## 과제 내용
페이지 본문에 나오는 트리 생성 과정(Tree Induction)의 단계를 순서대로 빠짐없이 적으세요.

## 페이지 본문
____________

Decision Tree란?

개념

Decision Tree는 데이터를 분류하거나 회귀 분석하는 데 사용하는 트리 구조 기반의 예측 모델이다.

1. 분류(Classification) 목적의 Decision Tree

입력 데이터를 분류(classify)하여 특정 클래스(label)를 예측하는 모델

ex) Refund, Matrial Status, Taxable Income 속성을 의사 결정 기준으로 하여 Cheat를 예측

Training Data

Decision Tree (속성을 나누는 기준에 따라 여러 가지 형태로 만들 수 있다. )

Test Data

Decision Tree의 구조를 따라가며 Cheat를 예측한다. 위의 2가지 Decision Tree에서는 동일하게 Cheat의 값이 No이다.

2. Regression 목적의 Decision Tree

입력 데이터를 기반으로 연속적인 숫자값을 예측

ex) 면적, 방의 개수로 집의 예상 가격 예측

Training Data

Decision Tree

                [면적 < 90㎡ ?]
               /            \
            Yes              No
        [방 < 2 ?]          [가격 = 5500]
        /      \
    [가격=2500] [가격=3500]

트리 생성 과정 (Tree Induction)

1. 분할 기준 속성 선택 : 불순도(impurity)가 가장 많이 감소하는 속성을 선택

2. 속성 값을 기준으로 데이터 분할

3. 자식 노드에서 반복

4. 정지 조건 도달 시 멈춤 (ex. 정보 이득이 거의 없음)

분할 기준 속성 선택 방법

분할 할 때 기준은 가장 순수한(homogeneous) 자식 노드를 만드는 것을 목표로 한다.

순수하다 == 불순도(impurity)가 낮다라는 의미이다. 여기서 불순도의 측정 방법은 여러가지가 있다.

불순도 측정 방법

1. Entropy ( 엔트로피 )

2. Information Gain ( 정보 이득 )

____________

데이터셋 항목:

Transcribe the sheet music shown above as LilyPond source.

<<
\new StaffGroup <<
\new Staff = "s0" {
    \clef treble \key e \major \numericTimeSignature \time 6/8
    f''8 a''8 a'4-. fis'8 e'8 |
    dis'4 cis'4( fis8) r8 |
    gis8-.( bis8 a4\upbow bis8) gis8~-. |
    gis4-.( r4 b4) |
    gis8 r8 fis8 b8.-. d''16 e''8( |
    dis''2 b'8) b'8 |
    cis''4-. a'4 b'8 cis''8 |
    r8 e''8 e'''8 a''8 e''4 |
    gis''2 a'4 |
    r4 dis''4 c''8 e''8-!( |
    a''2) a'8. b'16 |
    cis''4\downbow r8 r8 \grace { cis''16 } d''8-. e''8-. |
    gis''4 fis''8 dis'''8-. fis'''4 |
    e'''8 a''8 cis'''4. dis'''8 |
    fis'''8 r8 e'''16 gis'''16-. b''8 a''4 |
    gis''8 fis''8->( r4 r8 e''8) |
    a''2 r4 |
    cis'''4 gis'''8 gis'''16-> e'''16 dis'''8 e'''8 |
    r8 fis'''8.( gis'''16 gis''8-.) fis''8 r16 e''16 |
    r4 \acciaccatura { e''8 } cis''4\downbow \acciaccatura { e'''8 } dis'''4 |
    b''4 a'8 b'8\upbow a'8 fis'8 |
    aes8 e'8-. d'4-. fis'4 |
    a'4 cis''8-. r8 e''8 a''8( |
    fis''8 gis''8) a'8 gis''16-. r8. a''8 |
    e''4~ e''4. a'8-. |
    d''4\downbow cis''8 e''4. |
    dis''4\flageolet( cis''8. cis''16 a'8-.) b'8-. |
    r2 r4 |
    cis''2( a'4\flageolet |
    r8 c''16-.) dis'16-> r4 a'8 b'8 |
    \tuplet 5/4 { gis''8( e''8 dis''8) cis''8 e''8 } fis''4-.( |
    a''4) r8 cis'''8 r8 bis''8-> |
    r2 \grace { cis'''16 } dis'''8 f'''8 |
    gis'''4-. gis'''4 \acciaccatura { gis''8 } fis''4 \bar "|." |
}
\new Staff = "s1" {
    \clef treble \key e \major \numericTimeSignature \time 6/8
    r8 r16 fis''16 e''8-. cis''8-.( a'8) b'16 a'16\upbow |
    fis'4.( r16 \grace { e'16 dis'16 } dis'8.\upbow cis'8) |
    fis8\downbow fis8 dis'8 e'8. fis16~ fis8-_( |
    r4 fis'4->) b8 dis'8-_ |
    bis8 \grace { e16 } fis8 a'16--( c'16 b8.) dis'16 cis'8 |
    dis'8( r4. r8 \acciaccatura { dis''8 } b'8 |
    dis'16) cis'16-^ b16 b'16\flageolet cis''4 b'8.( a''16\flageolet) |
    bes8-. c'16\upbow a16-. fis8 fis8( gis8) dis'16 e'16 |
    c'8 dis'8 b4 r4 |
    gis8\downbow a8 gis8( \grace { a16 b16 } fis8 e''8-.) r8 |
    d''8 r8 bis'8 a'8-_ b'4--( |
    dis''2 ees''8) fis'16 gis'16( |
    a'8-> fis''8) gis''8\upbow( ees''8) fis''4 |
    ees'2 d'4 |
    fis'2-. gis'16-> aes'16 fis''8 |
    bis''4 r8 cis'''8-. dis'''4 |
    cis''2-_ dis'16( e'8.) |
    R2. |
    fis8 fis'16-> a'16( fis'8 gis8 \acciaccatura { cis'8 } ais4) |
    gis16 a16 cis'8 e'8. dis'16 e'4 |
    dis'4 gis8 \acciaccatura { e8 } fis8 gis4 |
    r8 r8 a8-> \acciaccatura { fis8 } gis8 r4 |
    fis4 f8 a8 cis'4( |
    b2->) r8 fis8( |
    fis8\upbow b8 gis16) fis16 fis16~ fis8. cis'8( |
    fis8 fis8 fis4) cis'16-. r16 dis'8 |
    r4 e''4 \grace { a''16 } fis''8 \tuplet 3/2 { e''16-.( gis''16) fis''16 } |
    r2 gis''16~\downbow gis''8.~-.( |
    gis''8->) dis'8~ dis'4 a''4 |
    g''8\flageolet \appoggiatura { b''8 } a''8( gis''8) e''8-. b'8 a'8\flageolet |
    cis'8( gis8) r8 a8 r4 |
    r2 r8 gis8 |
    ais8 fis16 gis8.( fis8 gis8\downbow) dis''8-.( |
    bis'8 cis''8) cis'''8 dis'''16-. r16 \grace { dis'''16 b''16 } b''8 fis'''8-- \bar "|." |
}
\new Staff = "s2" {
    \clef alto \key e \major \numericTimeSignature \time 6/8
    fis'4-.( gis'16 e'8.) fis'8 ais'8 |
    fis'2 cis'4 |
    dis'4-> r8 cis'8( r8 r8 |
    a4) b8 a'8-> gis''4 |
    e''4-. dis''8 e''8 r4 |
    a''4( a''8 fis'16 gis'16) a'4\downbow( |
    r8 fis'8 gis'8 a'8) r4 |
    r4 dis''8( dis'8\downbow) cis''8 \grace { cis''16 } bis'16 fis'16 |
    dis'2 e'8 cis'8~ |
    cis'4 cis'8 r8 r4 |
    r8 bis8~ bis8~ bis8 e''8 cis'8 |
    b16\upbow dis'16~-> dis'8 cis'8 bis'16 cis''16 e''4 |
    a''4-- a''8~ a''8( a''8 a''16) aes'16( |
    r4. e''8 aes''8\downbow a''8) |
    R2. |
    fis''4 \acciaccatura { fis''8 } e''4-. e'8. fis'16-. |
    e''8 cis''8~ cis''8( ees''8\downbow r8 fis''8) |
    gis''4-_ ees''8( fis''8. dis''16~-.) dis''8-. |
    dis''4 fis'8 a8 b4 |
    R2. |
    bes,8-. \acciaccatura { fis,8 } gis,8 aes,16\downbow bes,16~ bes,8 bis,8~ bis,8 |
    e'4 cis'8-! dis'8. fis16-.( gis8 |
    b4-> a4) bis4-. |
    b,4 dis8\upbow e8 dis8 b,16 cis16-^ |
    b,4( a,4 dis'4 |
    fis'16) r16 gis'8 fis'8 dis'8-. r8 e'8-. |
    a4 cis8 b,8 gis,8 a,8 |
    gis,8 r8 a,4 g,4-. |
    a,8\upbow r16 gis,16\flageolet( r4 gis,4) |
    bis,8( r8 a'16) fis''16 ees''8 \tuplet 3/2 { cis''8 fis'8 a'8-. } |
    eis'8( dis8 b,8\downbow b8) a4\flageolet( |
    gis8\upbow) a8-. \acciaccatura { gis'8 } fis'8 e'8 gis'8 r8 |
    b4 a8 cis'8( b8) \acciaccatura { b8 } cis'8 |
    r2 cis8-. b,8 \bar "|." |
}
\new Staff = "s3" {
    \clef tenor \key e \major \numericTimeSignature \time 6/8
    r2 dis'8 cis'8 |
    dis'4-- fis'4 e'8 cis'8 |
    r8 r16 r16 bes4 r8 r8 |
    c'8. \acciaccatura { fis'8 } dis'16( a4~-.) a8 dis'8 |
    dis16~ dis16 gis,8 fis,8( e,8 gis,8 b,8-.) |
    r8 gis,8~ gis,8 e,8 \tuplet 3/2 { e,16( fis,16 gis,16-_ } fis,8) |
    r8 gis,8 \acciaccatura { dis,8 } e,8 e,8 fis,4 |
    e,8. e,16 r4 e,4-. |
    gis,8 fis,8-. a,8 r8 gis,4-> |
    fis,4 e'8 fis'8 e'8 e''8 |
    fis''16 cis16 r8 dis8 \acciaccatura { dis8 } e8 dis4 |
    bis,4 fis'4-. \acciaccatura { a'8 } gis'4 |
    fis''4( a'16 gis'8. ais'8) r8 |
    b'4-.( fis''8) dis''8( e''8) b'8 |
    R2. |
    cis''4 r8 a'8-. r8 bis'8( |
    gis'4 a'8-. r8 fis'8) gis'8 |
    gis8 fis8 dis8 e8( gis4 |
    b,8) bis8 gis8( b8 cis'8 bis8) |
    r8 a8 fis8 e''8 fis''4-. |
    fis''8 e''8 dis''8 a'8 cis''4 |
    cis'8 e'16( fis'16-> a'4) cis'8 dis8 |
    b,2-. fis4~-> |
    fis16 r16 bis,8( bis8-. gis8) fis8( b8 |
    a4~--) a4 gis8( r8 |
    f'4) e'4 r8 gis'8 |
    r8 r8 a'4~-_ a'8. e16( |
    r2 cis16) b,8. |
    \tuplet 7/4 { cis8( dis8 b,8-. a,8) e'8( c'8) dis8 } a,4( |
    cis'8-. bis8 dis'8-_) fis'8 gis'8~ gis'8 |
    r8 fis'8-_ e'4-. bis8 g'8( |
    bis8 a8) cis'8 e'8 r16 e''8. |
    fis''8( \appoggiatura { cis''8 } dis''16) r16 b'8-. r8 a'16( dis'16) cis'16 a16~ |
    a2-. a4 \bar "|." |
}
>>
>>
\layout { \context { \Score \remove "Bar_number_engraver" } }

____________

## 정답 출력
1. 분할 기준 속성 선택: 불순도(impurity)가 가장 많이 감소하는 속성을 선택
2. 속성 값을 기준으로 데이터 분할
3. 자식 노드에서 반복
4. 정지 조건 도달 시 멈춤 (ex. 정보 이득이 거의 없음)